Jetzt ist es 2 Uhr in der Früh am Folgetag und ich kann nicht schlafen. Nach sieben Tassen Kaffee, einigen Cola und einem zweistündigen Powernap am Mittag hat es mich gerade total überdreht. Egal – morgen ist Kanalfahrt angesagt, da wird es auf keinen Fall Sissi und die kleine Crew durchwürfeln. Es wird auch niemand Würfelhusten bekommen.

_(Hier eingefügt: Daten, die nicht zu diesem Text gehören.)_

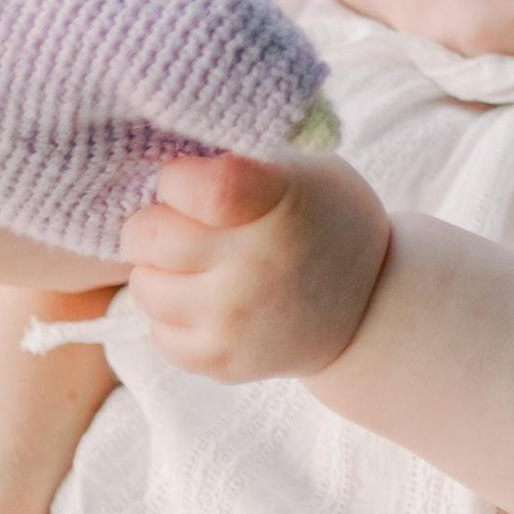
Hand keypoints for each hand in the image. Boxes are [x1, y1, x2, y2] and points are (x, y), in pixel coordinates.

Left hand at [123, 151, 389, 382]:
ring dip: (160, 271)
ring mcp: (235, 320)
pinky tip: (207, 301)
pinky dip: (174, 315)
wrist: (370, 308)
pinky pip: (159, 333)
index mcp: (279, 205)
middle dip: (153, 222)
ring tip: (195, 265)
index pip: (196, 186)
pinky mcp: (222, 362)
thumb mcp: (306, 171)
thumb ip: (244, 159)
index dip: (176, 177)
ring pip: (144, 286)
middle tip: (179, 223)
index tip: (185, 179)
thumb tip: (168, 151)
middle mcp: (255, 266)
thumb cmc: (326, 221)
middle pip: (148, 236)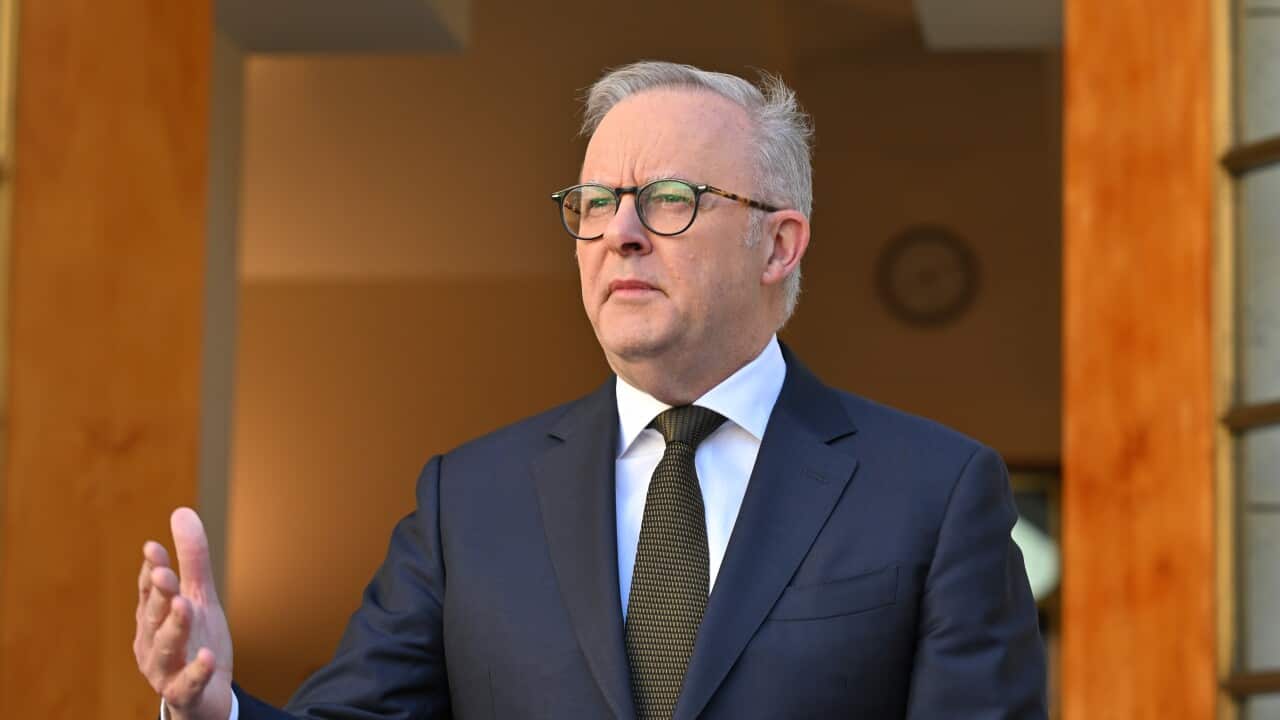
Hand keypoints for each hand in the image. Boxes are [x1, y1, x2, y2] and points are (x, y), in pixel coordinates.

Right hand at [134, 508, 234, 719]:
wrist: (204, 697)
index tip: (154, 547)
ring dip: (174, 627)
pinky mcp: (185, 693)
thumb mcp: (199, 597)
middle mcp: (152, 642)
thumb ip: (192, 559)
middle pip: (154, 616)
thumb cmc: (196, 641)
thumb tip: (182, 511)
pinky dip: (197, 671)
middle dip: (159, 595)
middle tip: (165, 574)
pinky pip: (188, 683)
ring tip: (185, 605)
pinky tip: (208, 657)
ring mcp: (165, 670)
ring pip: (166, 648)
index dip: (152, 570)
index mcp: (153, 617)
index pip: (149, 590)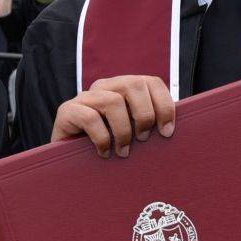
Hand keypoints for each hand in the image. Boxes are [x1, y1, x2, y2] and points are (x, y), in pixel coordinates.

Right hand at [51, 74, 176, 155]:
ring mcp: (84, 97)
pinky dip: (102, 138)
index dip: (164, 104)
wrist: (69, 159)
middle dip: (144, 115)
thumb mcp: (133, 132)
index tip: (167, 132)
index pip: (151, 82)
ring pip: (113, 101)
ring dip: (123, 130)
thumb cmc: (109, 147)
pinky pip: (90, 117)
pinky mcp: (67, 111)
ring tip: (124, 151)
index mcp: (123, 87)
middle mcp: (104, 87)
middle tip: (143, 140)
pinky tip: (104, 153)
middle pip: (133, 84)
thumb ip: (149, 124)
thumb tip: (173, 130)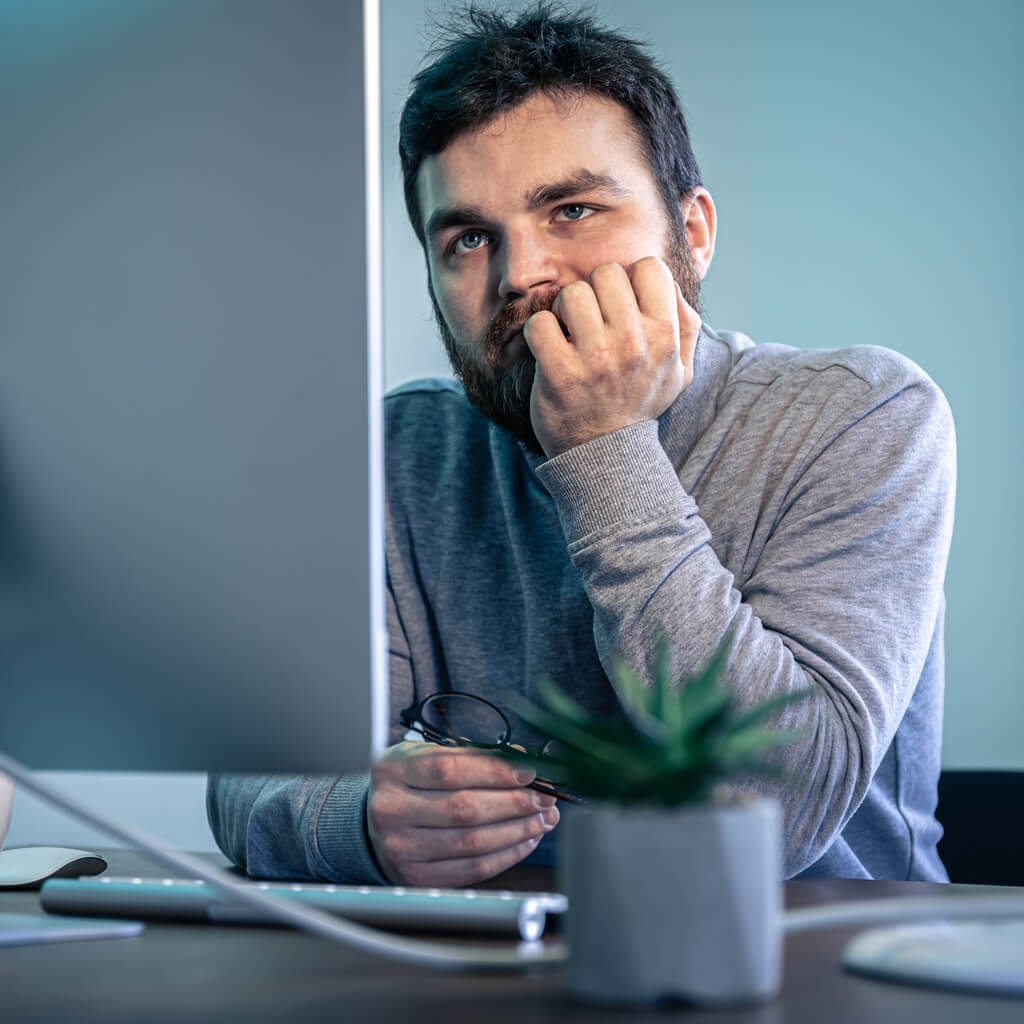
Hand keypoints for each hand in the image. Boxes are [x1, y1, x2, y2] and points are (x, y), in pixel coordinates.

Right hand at [366, 743, 559, 886]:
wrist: (374, 823)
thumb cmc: (407, 784)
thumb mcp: (425, 756)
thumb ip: (470, 756)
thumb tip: (520, 762)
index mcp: (393, 770)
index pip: (451, 769)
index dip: (496, 770)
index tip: (529, 771)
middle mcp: (391, 810)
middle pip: (465, 808)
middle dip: (515, 803)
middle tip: (544, 797)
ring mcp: (401, 848)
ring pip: (472, 842)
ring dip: (517, 830)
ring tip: (541, 818)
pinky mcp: (417, 877)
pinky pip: (472, 869)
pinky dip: (505, 855)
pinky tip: (524, 840)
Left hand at [522, 256, 700, 457]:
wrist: (605, 454)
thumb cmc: (638, 403)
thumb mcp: (679, 371)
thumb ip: (685, 325)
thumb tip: (670, 283)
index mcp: (664, 337)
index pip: (649, 268)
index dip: (630, 280)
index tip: (620, 306)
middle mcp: (633, 344)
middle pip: (606, 274)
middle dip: (594, 292)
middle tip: (590, 320)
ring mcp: (595, 359)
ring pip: (571, 294)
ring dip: (564, 311)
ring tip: (570, 335)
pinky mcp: (559, 373)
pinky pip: (539, 323)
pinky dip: (539, 333)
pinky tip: (549, 350)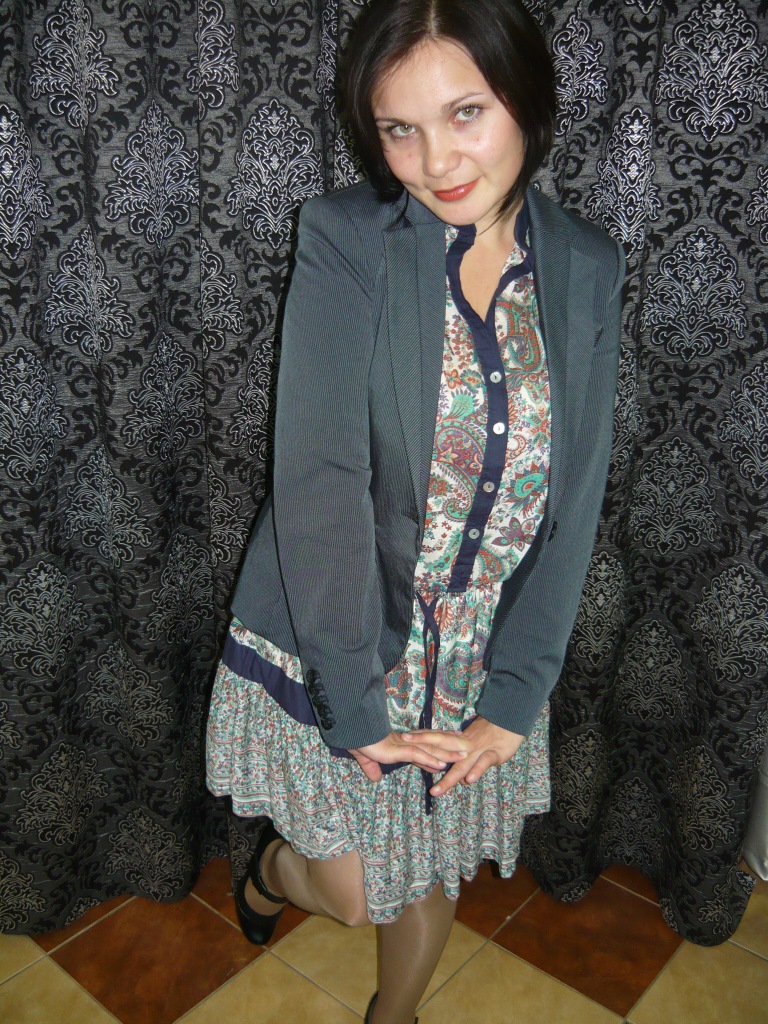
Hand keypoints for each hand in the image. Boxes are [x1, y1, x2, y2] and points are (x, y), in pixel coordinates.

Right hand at [349, 730, 468, 782]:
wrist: (348, 731)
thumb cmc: (355, 738)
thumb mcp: (366, 757)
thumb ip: (372, 766)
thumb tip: (375, 778)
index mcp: (399, 742)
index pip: (423, 743)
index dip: (436, 745)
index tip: (450, 747)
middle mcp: (404, 742)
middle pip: (432, 743)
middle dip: (449, 746)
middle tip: (465, 747)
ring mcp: (402, 745)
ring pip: (429, 749)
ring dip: (447, 753)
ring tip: (463, 756)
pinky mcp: (396, 750)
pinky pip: (417, 755)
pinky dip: (430, 760)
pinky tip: (441, 765)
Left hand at [404, 716, 524, 796]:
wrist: (512, 721)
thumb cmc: (493, 732)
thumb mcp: (475, 743)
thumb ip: (464, 757)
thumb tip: (457, 775)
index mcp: (460, 739)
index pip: (436, 736)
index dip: (420, 736)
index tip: (402, 735)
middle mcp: (465, 744)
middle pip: (441, 743)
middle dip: (423, 745)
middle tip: (405, 746)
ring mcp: (478, 749)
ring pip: (461, 764)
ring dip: (448, 778)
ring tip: (435, 791)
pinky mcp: (494, 753)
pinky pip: (484, 762)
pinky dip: (477, 770)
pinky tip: (470, 780)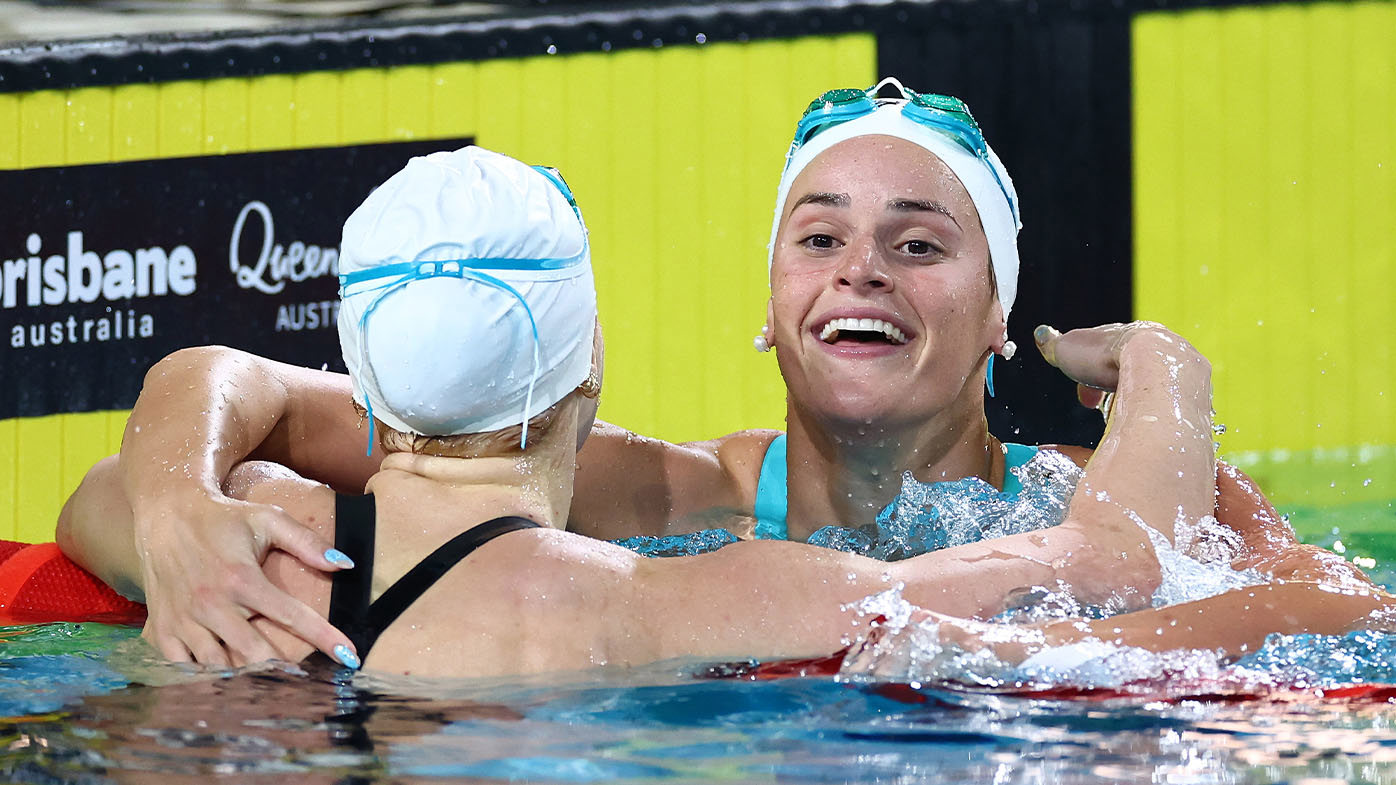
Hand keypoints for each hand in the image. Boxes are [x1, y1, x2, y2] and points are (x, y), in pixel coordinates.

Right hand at [134, 489, 356, 667]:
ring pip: (218, 667)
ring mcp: (184, 620)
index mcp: (241, 578)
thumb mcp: (268, 519)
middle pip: (254, 653)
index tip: (349, 658)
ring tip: (272, 694)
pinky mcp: (163, 630)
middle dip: (283, 673)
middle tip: (309, 686)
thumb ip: (307, 541)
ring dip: (244, 683)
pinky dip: (203, 682)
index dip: (324, 639)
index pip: (292, 616)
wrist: (166, 515)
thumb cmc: (224, 519)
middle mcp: (211, 604)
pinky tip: (225, 689)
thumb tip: (345, 564)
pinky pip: (183, 669)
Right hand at [1032, 321, 1202, 410]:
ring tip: (1122, 421)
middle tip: (1101, 408)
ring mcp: (1182, 372)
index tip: (1084, 398)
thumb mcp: (1070, 350)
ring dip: (1137, 402)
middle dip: (1116, 389)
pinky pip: (1171, 408)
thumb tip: (1042, 336)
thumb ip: (1055, 345)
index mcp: (1133, 336)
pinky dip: (1156, 417)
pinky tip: (1145, 428)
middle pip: (1137, 372)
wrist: (1152, 368)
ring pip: (1157, 389)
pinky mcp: (1194, 396)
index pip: (1113, 355)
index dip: (1093, 376)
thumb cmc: (1109, 357)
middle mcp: (1161, 349)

Eine Antwort auf „Shake, rattle and roll“

  1. Wenn ihr nahe Hochwasser da wart ist das mit den Delphinen eigentlich klar. Die lassen sich dort nämlich mit dem Gezeitenstrom das Futter ins Maul treiben. Und der Gezeitenstrom dürfte ja nicht so stark gewesen sein. Wir haben das durch zufall entdeckt weil wir in Rosemarkie Zelten wollten und der Campingplatzbesitzer uns empfahl uns lieber Delphine anzuschauen als uns beim Zeltaufbau den Arsch nassrechnen (rechnen = ruhrpott für regnen) zu lassen.